Attorneys also discussed Wednesday whether jurors should hear about allegations that Garcia kidnapped and sexually assaulted another woman more than a decade ago. Those charges, filed in 2000, were later dropped. But a prosecutor suggested the charges could be relevant in Mezera’s case.

Wagner tabled the issue until March, but expected to make a decision before Garcia stands trial in May.

Jurors to hear interview

Also Wednesday, Wagner decided that jurors could hear Garcia’s interview with investigators about Mezera’s disappearance.

Kenosha County Sheriff’s Detective Jeffrey Bliss testified that Garcia willingly came to the sheriff’s station to talk after authorities came to his home in the 2300 block of 56th Street in Kenosha.

“He said he wanted to help us find Lisa,” Bliss said.

Garcia talked about picking up Garcia about 4 p.m. the day she disappeared, but said he dropped her off about 6 p.m. and didn’t see her after that.

During their nearly three-hour interview, Bliss said Garcia was never under arrest and was told he was free to go. However, after Garcia allegedly admitted drinking alcohol, doing drugs and soliciting a prostitute, authorities did contact Garcia’s probation agent, who ordered him held in jail for apparent probation violations.
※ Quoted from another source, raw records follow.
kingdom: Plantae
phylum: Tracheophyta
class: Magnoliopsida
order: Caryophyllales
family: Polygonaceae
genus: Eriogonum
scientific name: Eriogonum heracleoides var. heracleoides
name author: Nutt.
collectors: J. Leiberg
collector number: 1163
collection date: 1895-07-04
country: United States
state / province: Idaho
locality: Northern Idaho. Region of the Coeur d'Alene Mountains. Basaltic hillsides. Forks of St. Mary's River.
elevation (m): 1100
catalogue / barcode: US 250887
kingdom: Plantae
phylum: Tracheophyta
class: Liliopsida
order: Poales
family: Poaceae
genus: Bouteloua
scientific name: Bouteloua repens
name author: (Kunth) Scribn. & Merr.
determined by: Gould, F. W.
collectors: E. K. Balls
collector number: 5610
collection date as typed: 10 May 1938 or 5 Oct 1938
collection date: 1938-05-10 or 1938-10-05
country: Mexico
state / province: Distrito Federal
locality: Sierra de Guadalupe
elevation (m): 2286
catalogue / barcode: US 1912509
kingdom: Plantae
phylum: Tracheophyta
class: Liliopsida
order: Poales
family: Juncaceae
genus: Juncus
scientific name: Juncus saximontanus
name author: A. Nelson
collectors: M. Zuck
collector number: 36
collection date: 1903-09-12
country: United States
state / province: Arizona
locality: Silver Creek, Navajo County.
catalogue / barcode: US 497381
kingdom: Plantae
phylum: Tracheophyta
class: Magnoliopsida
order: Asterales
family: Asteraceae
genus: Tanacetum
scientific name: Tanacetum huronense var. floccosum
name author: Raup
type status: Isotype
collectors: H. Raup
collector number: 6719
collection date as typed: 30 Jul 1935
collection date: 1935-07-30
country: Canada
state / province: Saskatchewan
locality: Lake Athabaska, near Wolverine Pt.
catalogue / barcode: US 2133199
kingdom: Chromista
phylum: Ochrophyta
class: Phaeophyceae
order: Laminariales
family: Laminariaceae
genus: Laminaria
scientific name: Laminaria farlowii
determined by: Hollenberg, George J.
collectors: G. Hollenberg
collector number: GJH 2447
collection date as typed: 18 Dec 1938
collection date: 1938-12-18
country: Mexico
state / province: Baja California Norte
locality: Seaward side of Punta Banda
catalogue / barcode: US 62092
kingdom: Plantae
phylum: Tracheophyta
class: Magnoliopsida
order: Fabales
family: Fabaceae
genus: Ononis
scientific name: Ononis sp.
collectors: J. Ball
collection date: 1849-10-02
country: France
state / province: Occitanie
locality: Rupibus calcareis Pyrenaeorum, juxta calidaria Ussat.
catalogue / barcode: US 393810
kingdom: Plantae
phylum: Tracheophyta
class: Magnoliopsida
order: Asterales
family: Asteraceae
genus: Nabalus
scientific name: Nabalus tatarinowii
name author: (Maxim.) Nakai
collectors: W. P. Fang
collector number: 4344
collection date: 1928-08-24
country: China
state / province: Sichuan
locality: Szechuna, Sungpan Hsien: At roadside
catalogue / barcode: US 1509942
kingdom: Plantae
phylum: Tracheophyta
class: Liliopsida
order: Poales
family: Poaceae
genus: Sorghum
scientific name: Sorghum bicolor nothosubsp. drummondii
He has been in custody since.

Before he was detained, Garcia agreed to let authorities swab his cheek for a DNA sample, although he refused to let investigators see his cellphone or search his home or car; Garcia insisted deputies would need a warrant for that, Bliss said.

Authorities never read Garcia his rights, because they said he was never placed under arrest.

Attorneys debated whether Garcia’s statement was voluntary based on the fact that he was ultimately detained. Wagner concluded that Garcia was not in custody during the interview and, therefore, willingly cooperated with investigators, which means jurors can hear what he told them.

Other charges stand

Finally Wednesday, Wagner refused to dismiss charges against Garcia for alleged attempted sexual assault, false imprisonment and theft.

Garcia’s attorney argued there was no proof to support the allegations, but Wagner found they were related to the primary homicide charge in Garcia’s case.

Garcia’s next hearing will be March 18. Attorneys will meet again in April to make sure his trial will begin as scheduled on May 6.

Garcia has pleaded not guilty. He is in custody because he has not posted a $1 million bond.